The criteria for the release of sites from regulatory control upon the termination of practices have been formulated recently in an IAEA Safety Guide [IAEA-2006a], see Section 2.5. Though strictly speaking this guide applies only to the decommissioning of authorized practices, sites where past practices or accidents have led to contamination in the ground would have to comply with most of the criteria set out there. The preferred option, according to this IAEA Safety Guide, is unrestricted release provided the site meets the appropriate release criteria developed for a reasonable set of possible future uses (see also Section 5.2.10.5).

In the case of restricted use:

‘The restrictions should be designed and implemented to provide reasonable assurance of compliance with the dose constraint for as long as they are necessary… Therefore, existing regulatory limits on the institutional control time frames should be taken into consideration in deciding whether to release a site for restricted use’.

The scope of a stewardship program is outlined implicitly in Section 5.1.2, while the actual regulatory framework will vary from country to country.
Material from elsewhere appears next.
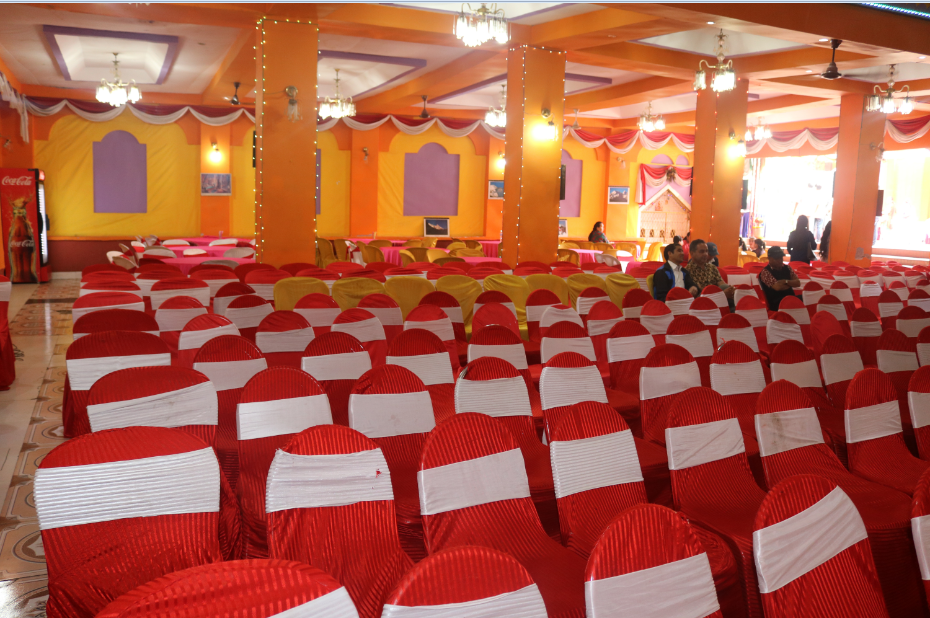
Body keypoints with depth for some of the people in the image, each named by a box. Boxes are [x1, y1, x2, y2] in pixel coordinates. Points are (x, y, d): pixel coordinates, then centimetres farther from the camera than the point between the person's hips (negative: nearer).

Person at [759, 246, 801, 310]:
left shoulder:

Even after free release, a site may become the source of contamination, hence:

‘Consideration should be given to the potential circulation of material coming from future modification of the buildings, including demolition after site release. Materials originating from the site, after the site is released from regulatory control, need to comply with the national requirements for radiation protection … This should be an integral part of the optimization analysis of the remediation process. Scenarios for exposure to sites released for unrestricted use should be realistic and consider the potential uses of the materials from the released site’ (see Section 2.5 and [IAEA-2006a]).